Abstract

The middle Miocene δ18O enrichments from deep-sea data and eustatic sea level falls are traditionally attributed to expansion of the East Antarctic Ice Sheet. Interpretations of such data have led many to conclude that the West Antarctic Ice Sheet (WAIS) was not well-developed until the late Miocene. In such a scenario, middle Miocene glaciation on the Ross Sea shelf would have had to be minimal, perhaps in the form of ice caps, to be consistent with proxy data. New seismic-stratigraphic analysis of the Ross Sea outer continental shelf suggests that at least five grounding events (ice sheet advances into the marine environment, in contact with the sea floor) occurred in the middle Miocene.
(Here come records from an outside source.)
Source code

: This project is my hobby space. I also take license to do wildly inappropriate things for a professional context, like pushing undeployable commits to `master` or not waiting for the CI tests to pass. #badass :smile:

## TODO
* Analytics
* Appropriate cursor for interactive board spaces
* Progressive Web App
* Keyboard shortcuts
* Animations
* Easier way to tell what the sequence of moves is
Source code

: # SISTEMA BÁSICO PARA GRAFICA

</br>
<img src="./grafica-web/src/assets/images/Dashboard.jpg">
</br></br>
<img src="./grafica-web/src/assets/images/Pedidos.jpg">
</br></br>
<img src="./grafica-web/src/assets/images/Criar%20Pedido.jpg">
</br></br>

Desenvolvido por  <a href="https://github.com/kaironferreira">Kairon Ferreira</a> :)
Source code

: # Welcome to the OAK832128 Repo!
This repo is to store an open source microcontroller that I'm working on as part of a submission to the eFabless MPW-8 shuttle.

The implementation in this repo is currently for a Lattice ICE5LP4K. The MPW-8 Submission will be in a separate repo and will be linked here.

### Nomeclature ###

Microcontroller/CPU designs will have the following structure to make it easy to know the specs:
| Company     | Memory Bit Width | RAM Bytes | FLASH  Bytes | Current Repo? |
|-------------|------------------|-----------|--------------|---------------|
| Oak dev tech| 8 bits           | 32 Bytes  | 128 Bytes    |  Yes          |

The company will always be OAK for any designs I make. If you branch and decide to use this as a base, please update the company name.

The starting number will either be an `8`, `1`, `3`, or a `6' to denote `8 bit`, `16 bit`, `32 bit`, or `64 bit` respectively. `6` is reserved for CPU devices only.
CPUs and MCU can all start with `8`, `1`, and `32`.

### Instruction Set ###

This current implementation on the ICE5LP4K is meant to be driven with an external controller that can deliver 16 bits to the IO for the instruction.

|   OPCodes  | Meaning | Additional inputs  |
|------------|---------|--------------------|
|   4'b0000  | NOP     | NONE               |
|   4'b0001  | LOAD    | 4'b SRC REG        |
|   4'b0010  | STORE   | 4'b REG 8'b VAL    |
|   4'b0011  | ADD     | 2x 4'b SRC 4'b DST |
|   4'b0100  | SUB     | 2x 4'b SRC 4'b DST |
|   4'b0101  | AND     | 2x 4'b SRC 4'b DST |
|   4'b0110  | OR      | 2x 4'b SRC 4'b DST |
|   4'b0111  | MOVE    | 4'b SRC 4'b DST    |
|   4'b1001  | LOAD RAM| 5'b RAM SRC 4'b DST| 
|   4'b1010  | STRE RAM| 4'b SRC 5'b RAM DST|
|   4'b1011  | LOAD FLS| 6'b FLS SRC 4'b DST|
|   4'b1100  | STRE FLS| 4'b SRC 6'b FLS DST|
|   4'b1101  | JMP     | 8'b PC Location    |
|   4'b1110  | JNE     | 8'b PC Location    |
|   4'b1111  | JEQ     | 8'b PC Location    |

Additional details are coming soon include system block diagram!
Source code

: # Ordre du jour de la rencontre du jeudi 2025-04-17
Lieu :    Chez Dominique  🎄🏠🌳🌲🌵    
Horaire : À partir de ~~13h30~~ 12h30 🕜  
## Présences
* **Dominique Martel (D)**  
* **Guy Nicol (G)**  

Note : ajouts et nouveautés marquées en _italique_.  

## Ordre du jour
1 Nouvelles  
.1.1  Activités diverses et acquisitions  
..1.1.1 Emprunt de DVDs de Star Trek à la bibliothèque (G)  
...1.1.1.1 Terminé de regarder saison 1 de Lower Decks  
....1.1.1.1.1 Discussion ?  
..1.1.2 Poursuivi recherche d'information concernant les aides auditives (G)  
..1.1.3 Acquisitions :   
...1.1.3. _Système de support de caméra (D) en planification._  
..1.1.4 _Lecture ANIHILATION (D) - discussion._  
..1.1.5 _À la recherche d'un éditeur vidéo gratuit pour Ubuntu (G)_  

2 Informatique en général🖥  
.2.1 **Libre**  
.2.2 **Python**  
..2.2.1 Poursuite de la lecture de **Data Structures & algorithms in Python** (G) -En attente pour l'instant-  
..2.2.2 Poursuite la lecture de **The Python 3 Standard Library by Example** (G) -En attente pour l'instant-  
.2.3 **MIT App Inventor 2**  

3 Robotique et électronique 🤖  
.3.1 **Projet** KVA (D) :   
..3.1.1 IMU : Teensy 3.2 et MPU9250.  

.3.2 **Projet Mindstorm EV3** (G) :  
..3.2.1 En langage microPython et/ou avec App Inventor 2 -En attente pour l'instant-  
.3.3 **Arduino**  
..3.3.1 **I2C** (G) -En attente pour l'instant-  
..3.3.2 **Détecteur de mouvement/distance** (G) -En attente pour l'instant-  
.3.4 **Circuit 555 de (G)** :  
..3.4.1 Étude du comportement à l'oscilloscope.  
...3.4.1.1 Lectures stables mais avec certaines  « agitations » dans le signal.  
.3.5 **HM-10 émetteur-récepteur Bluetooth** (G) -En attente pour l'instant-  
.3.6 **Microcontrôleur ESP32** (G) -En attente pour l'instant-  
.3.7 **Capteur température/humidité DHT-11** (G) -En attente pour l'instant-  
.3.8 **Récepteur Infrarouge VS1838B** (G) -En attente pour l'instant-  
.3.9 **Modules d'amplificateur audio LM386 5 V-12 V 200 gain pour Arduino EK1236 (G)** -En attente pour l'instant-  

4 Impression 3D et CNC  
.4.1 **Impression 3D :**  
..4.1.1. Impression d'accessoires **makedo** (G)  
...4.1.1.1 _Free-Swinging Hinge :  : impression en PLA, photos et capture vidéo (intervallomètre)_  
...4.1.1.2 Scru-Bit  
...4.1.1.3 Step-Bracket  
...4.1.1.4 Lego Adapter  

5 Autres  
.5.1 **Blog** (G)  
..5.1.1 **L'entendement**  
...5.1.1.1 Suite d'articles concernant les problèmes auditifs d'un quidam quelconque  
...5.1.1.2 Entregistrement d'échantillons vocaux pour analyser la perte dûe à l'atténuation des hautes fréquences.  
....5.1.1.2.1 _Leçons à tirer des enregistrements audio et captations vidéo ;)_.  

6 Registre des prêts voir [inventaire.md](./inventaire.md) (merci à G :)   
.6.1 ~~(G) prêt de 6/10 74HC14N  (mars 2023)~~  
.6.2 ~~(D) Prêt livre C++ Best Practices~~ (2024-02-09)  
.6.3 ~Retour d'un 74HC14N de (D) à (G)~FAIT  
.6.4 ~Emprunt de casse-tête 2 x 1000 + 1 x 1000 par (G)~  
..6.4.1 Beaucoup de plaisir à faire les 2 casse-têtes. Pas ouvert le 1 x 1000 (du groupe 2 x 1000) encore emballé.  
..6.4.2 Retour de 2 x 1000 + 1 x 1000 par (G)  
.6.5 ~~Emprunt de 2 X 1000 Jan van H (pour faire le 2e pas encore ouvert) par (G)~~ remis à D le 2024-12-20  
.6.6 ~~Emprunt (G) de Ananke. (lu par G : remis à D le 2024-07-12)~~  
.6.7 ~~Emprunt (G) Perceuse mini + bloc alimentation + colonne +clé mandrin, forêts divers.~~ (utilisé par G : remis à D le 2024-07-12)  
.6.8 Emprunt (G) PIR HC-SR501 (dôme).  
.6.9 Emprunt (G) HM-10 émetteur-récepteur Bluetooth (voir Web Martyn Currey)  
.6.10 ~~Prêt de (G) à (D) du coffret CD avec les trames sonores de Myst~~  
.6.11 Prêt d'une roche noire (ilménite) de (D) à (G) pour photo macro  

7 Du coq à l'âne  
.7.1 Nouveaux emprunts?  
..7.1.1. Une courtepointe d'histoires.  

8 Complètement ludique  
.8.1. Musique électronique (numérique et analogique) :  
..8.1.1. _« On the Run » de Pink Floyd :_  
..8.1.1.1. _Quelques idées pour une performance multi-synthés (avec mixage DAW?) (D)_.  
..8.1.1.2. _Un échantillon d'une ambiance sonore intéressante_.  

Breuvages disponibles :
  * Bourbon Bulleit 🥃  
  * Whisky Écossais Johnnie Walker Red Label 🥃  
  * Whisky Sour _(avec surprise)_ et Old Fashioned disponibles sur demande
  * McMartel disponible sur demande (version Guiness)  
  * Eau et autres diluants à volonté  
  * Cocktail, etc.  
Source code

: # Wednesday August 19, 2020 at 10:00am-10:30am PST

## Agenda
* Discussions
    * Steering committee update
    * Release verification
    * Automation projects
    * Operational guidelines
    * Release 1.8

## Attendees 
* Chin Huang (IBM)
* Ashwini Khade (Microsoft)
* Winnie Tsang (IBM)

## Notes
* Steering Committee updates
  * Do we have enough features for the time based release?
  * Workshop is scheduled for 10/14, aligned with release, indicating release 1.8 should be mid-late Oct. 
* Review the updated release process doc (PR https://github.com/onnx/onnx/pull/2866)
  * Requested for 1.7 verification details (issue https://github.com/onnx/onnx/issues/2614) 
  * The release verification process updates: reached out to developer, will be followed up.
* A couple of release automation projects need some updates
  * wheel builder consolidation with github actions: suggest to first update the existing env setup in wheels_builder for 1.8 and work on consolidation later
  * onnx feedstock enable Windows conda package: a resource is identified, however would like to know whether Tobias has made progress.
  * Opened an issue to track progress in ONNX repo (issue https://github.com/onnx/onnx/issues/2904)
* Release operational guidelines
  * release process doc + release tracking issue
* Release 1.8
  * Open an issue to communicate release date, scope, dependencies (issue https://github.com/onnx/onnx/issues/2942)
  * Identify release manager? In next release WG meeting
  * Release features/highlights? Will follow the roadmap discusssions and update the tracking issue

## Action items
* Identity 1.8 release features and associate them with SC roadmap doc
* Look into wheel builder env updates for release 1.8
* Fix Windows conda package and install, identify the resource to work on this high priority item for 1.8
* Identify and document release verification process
Because West Antarctica constitutes a major part of the drainage basin for the Ross Sea, these results do not support the long-standing assumption that West Antarctica was substantially ice-free, although the number of WAIS grounding events generally matches the number of extreme δ18O enrichments and eustatic lowstands. Rather, the seismic-stratigraphic evidence from the Ross Sea shelf documents waxing and waning of a well-developed WAIS in the marine environment at least on the Pacific sector of the West Antarctic continental shelf, and suggests a WAIS that was more robust in the middle Miocene than has previously been deduced from proxy data.